È scandaloso che l'appalto venga inoltre aggiudicato alla ditta che offre il prezzo più basso.

Premesso che secondo quanto stabilito dalla legge del 4-5-1983 n. 184 della "Disciplina dell'ado­zione e dell'affidamento dei minori", l'affidamento familiare deve essere disposto dai servizi locali nei confronti dei minori temporaneamente privi di un ambiente familiare idoneo, nel bando non si fa riferi­mento:

• alle leggi nazionali e regionali in merito;

• alle delibere specifiche dell'ASL o dei Comuni dell'ex USSL 29, alle provvidenze e rimborsi spese per gli affidatari, ecc.;

• a quale ente compete l'individuazione dei bam­bini da affidare; l'elaborazione del relativo progetto, chi decide tempi e modalità di abbinamento minori­affidatari, chi interviene nei confronti della famiglia d'origine, chi decide la conclusione dell'affidamento, chi tiene i rapporti con l'autorità giudiziaria, ecc.

 

Va garantita la continuità degli interventi

Le persone che danno la loro disponibilità all'affi­damento a chi si rivolgono?

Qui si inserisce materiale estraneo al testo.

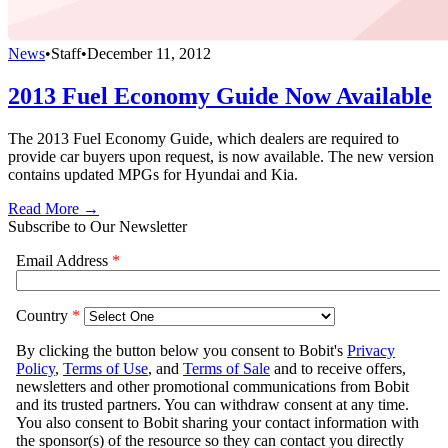
News
•
Staff
•
December 11, 2012
2013 Fuel Economy Guide Now Available
The 2013 Fuel Economy Guide, which dealers are required to
provide car buyers upon request, is now available. The new version
contains updated MPGs for Hyundai and Kia.
Read More →
Subscribe to Our Newsletter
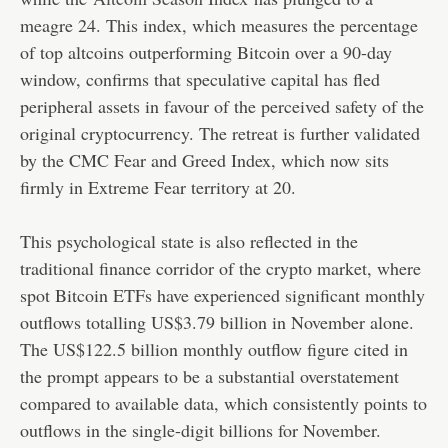
meagre 24. This index, which measures the percentage
of top altcoins outperforming Bitcoin over a 90-day
window, confirms that speculative capital has fled
peripheral assets in favour of the perceived safety of the
original cryptocurrency. The retreat is further validated
by the CMC Fear and Greed Index, which now sits
firmly in Extreme Fear territory at 20.
This psychological state is also reflected in the
traditional finance corridor of the crypto market, where
spot Bitcoin ETFs have experienced significant monthly
outflows totalling US$3.79 billion in November alone.
The US$122.5 billion monthly outflow figure cited in
the prompt appears to be a substantial overstatement
compared to available data, which consistently points to
outflows in the single-digit billions for November.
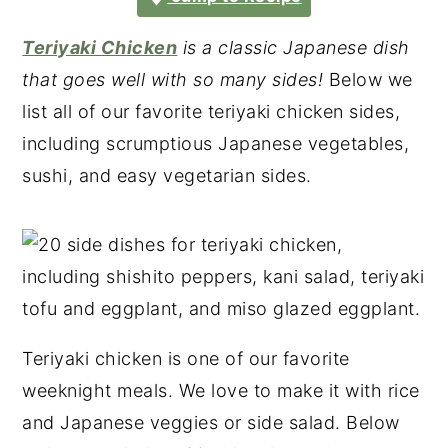
Teriyaki Chicken
is a classic Japanese dish
that goes well with so many sides!
Below we
list all of our favorite teriyaki chicken sides,
including scrumptious Japanese vegetables,
sushi, and easy vegetarian sides.
Teriyaki chicken is one of our favorite
weeknight meals. We love to make it with rice
and Japanese veggies or side salad. Below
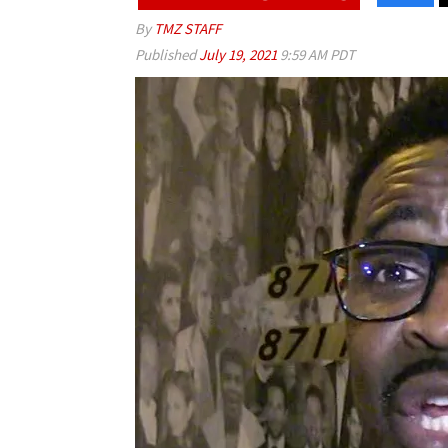
By
TMZ STAFF
Published
July 19, 2021
9:59 AM PDT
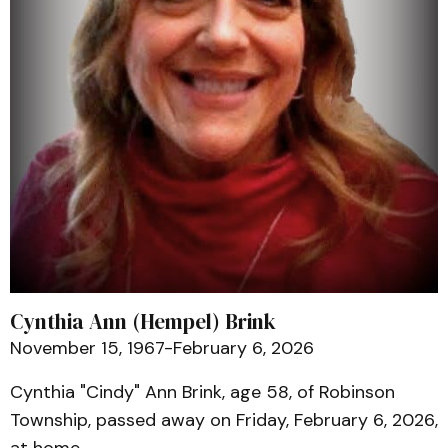
Cynthia Ann (Hempel) Brink
November 15, 1967-February 6, 2026
Cynthia "Cindy" Ann Brink, age 58, of Robinson
Township, passed away on Friday, February 6, 2026,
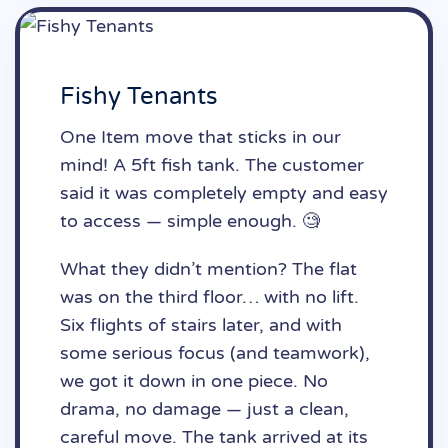
Fishy Tenants
One Item move that sticks in our
mind! A 5ft fish tank. The customer
said it was completely empty and easy
to access — simple enough. 🧐
What they didn’t mention? The flat
was on the third floor… with no lift.
Six flights of stairs later, and with
some serious focus (and teamwork),
we got it down in one piece. No
drama, no damage — just a clean,
careful move. The tank arrived at its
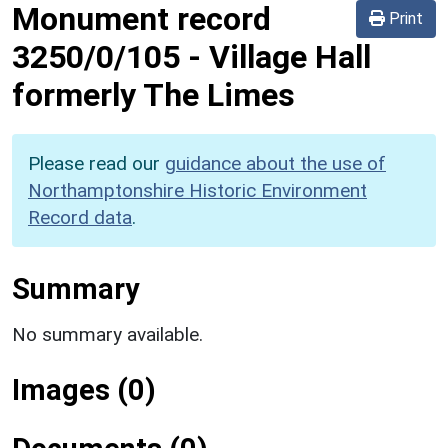
Monument record
Print
3250/0/105
-
Village Hall
formerly The Limes
Please read our
guidance about the use of
Northamptonshire Historic Environment
Record data
.
Summary
No summary available.
Images (0)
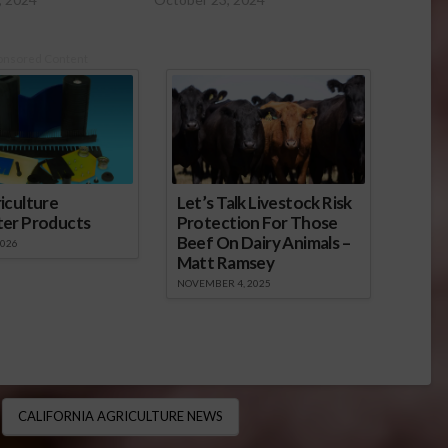
onsored Content
iculture
Let’s Talk Livestock Risk
ter Products
Protection For Those
Beef On Dairy Animals –
2026
Matt Ramsey
NOVEMBER 4, 2025
CALIFORNIA AGRICULTURE NEWS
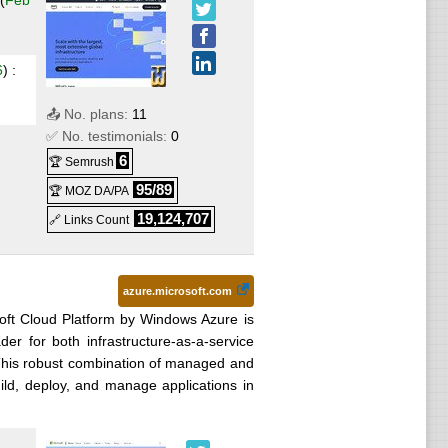
(
Feb
ows
.99
6
) :
📤 No. plans:
11
fter 12
✅ No. testimonials:
0
6
🏆 Semrush
95/89
🏆 MOZ DA/PA
r 12
loud
19,124,707
🔗 Links Count
ndows
 after
azure.microsoft.com
oft Cloud Platform by Windows Azure is
fter
er for both infrastructure-as-a-service
 This robust combination of managed and
d, deploy, and manage applications in
6
) :
PS
.99
VPS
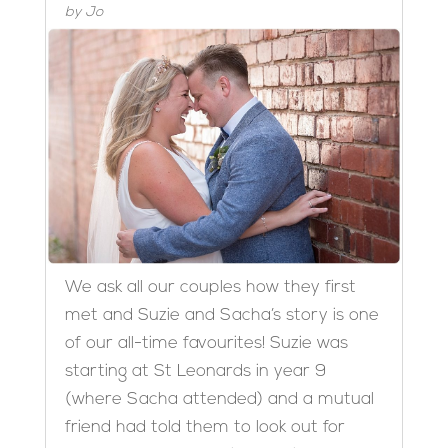
by
Jo
We ask all our couples how they first
met and Suzie and Sacha’s story is one
of our all-time favourites! Suzie was
starting at St Leonards in year 9
(where Sacha attended) and a mutual
friend had told them to look out for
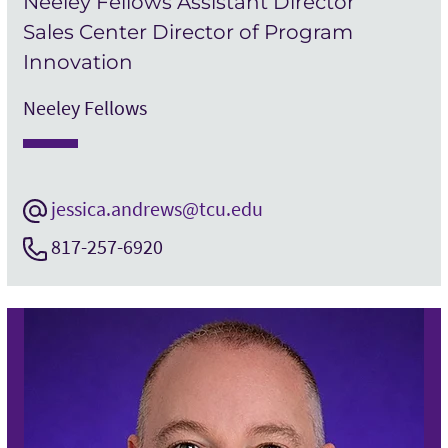
Neeley Fellows Assistant Director
Sales Center Director of Program
Innovation
Neeley Fellows
jessica.andrews@tcu.edu
817-257-6920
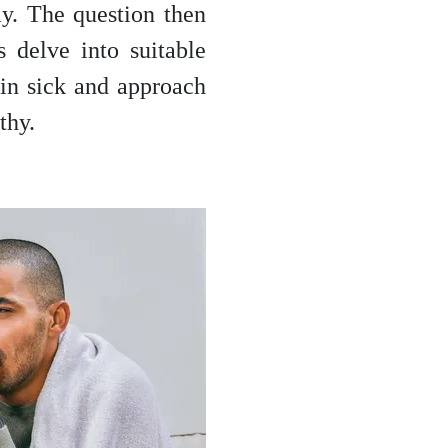
ay. The question then
 delve into suitable
l in sick and approach
thy.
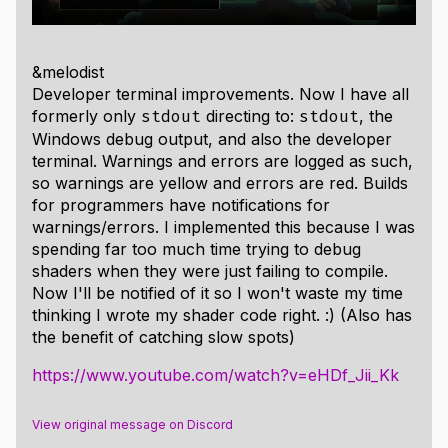
&melodist
Developer terminal improvements. Now I have all
formerly only
directing to:
, the
stdout
stdout
Windows debug output, and also the developer
terminal. Warnings and errors are logged as such,
so warnings are yellow and errors are red. Builds
for programmers have notifications for
warnings/errors. I implemented this because I was
spending far too much time trying to debug
shaders when they were just failing to compile.
Now I'll be notified of it so I won't waste my time
thinking I wrote my shader code right. :) (Also has
the benefit of catching slow spots)
https://www.youtube.com/watch?v=eHDf_Jii_Kk
View original message on Discord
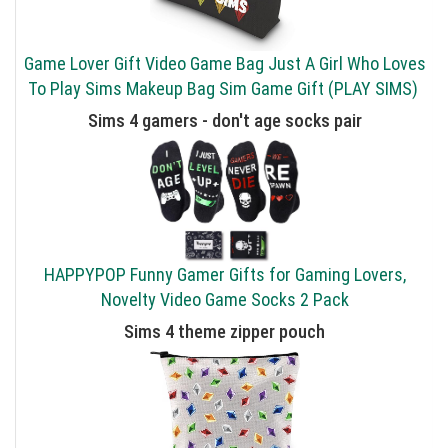
Game Lover Gift Video Game Bag Just A Girl Who Loves
To Play Sims Makeup Bag Sim Game Gift (PLAY SIMS)
Sims 4 gamers - don't age socks pair
HAPPYPOP Funny Gamer Gifts for Gaming Lovers,
Novelty Video Game Socks 2 Pack
Sims 4 theme zipper pouch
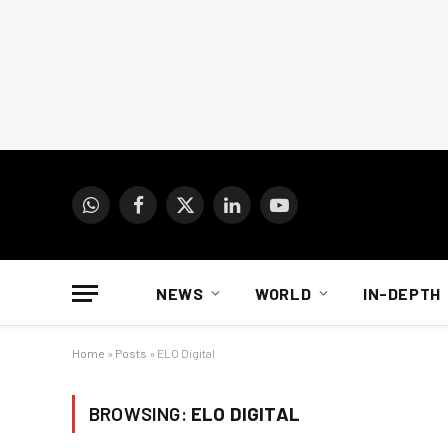
WhatsApp
Facebook
X
LinkedIn
YouTube
(Twitter)
NEWS
WORLD
IN-DEPTH
Home
»
Posts
»
ELO Digital
BROWSING:
ELO DIGITAL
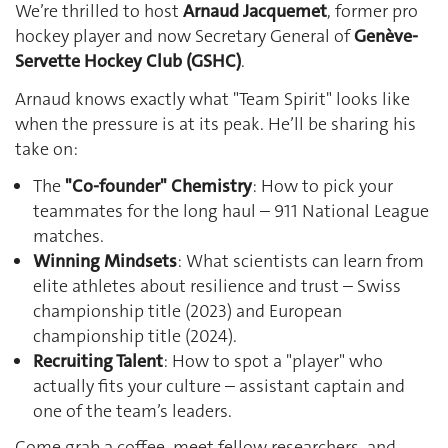
We’re thrilled to host
Arnaud Jacquemet
, former pro
hockey player and now Secretary General of
Genève-
Servette Hockey Club (GSHC)
.
Arnaud knows exactly what "Team Spirit" looks like
when the pressure is at its peak. He’ll be sharing his
take on:
The
"Co-founder" Chemistry
: How to pick your
teammates for the long haul – 911 National League
matches.
Winning Mindsets
: What scientists can learn from
elite athletes about resilience and trust – Swiss
championship title (2023) and European
championship title (2024).
Recruiting Talent
: How to spot a "player" who
actually fits your culture – assistant captain and
one of the team’s leaders.
Come grab a coffee, meet fellow researchers, and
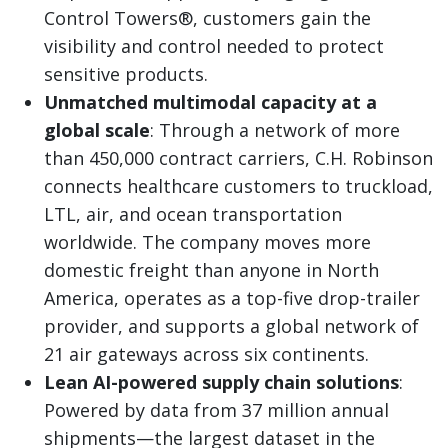
Control Towers®, customers gain the
visibility and control needed to protect
sensitive products.
Unmatched multimodal capacity at a
global scale
: Through a network of more
than 450,000 contract carriers, C.H. Robinson
connects healthcare customers to truckload,
LTL, air, and ocean transportation
worldwide. The company moves more
domestic freight than anyone in North
America, operates as a top-five drop-trailer
provider, and supports a global network of
21 air gateways across six continents.
Lean AI-powered supply chain solutions
:
Powered by data from 37 million annual
shipments—the largest dataset in the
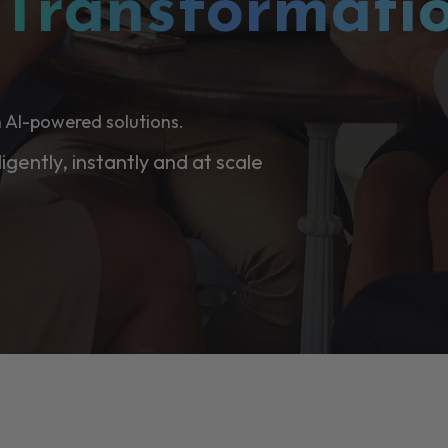
l
Transformati
 AI-powered solutions.
ligently, instantly and at scale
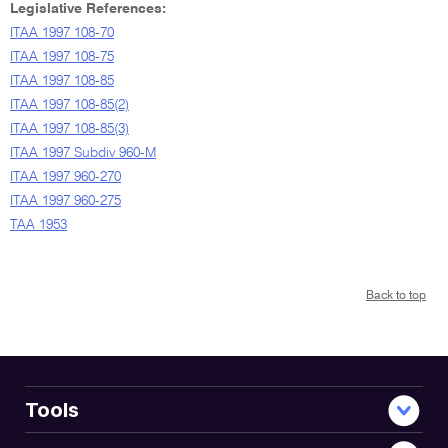
Legislative References:
ITAA 1997 108-70
ITAA 1997 108-75
ITAA 1997 108-85
ITAA 1997 108-85(2)
ITAA 1997 108-85(3)
ITAA 1997 Subdiv 960-M
ITAA 1997 960-270
ITAA 1997 960-275
TAA 1953
Back to top
Tools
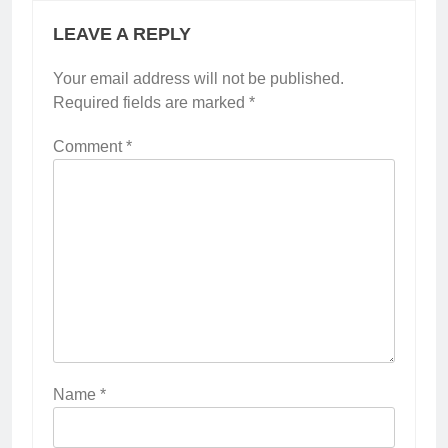
LEAVE A REPLY
Your email address will not be published.
Required fields are marked
*
Comment
*
Name
*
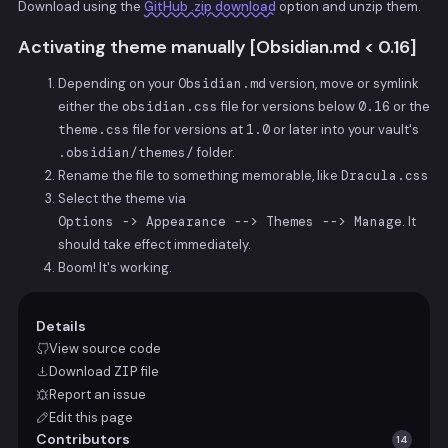
Download using the
GitHub .zip download
option and unzip them.
Activating theme manually [Obsidian.md < 0.16]
Depending on your
Obsidian.md
version, move or symlink
either the
obsidian.css
file for versions below
0.16
or the
theme.css
file for versions at
1.0
or later into your vault's
.obsidian/themes/
folder.
Rename the file to something memorable, like
Dracula.css
Select the theme via
Options -> Appearance --> Themes --> Manage
. It
should take effect immediately.
Boom! It's working.
Details
View source code
Download
ZIP
file
Report an issue
Edit this page
Contributors
14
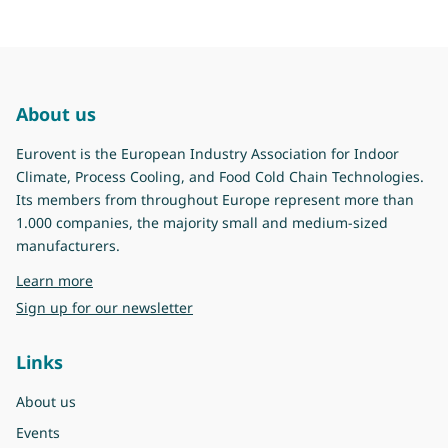
About us
Eurovent is the European Industry Association for Indoor
Climate, Process Cooling, and Food Cold Chain Technologies.
Its members from throughout Europe represent more than
1.000 companies, the majority small and medium-sized
manufacturers.
about Eurovent
Learn more
Sign up for our newsletter
Links
About us
Events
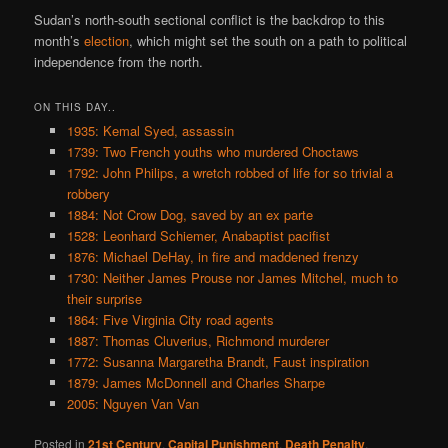
Sudan’s north-south sectional conflict is the backdrop to this
month’s
election
, which might set the south on a path to political
independence from the north.
ON THIS DAY..
1935: Kemal Syed, assassin
1739: Two French youths who murdered Choctaws
1792: John Philips, a wretch robbed of life for so trivial a
robbery
1884: Not Crow Dog, saved by an ex parte
1528: Leonhard Schiemer, Anabaptist pacifist
1876: Michael DeHay, in fire and maddened frenzy
1730: Neither James Prouse nor James Mitchel, much to
their surprise
1864: Five Virginia City road agents
1887: Thomas Cluverius, Richmond murderer
1772: Susanna Margaretha Brandt, Faust inspiration
1879: James McDonnell and Charles Sharpe
2005: Nguyen Van Van
Posted in
21st Century
,
Capital Punishment
,
Death Penalty
,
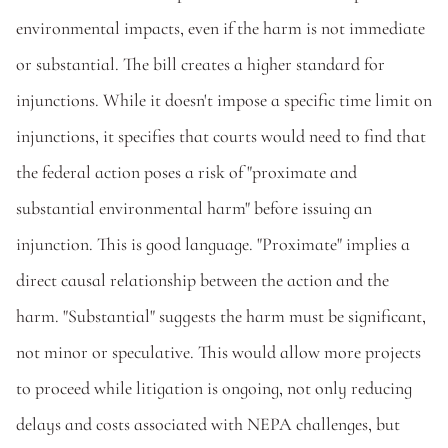
environmental impacts, even if the harm is not immediate 
or substantial. The bill creates a higher standard for 
injunctions. While it doesn't impose a specific time limit on 
injunctions, it specifies that courts would need to find that 
the federal action poses a risk of "proximate and 
substantial environmental harm" before issuing an 
injunction. This is good language. "Proximate" implies a 
direct causal relationship between the action and the 
harm. "Substantial" suggests the harm must be significant, 
not minor or speculative. This would allow more projects 
to proceed while litigation is ongoing, not only reducing 
delays and costs associated with NEPA challenges, but 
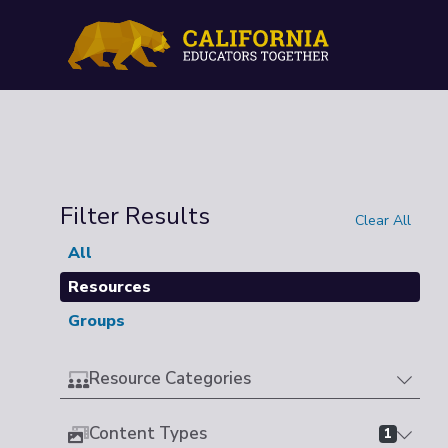
Filter Results
Clear All
All
Resources
Groups
Resource Categories
Content Types
1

Alla ditta che ha vinto il bando "al prezzo più basso"? Quali garanzie dà la ditta perché non ci siano discriminazioni nei loro confronti di ordine politico, religioso, ecc.?

Siamo molto preoccupati per il futuro dei bam­bini e delle loro famiglie in difficoltà svenduti al prezzo più basso dagli enti pubblici.

I soldi ci sono, non si deve risparmiare sulla pelle dei bambini in difficoltà!

Chiediamo che i Comuni si riapproprino delle loro competenze specifiche sull'affidamento ritirando la delega all'ASL e programmino la gestione degli interventi consultando preventivamente i gruppi e le associazioni interessate, compresa I'ANFAA.

L'ANFAA intende dare il proprio contributo per l'impostazione del servizio come associazione di volontariato impegnata da oltre 35 anni dalla parte dei bambini in difficoltà. Precisa a scanso di equivo­ci che non è interessata a nessuna forma di gestio­ne.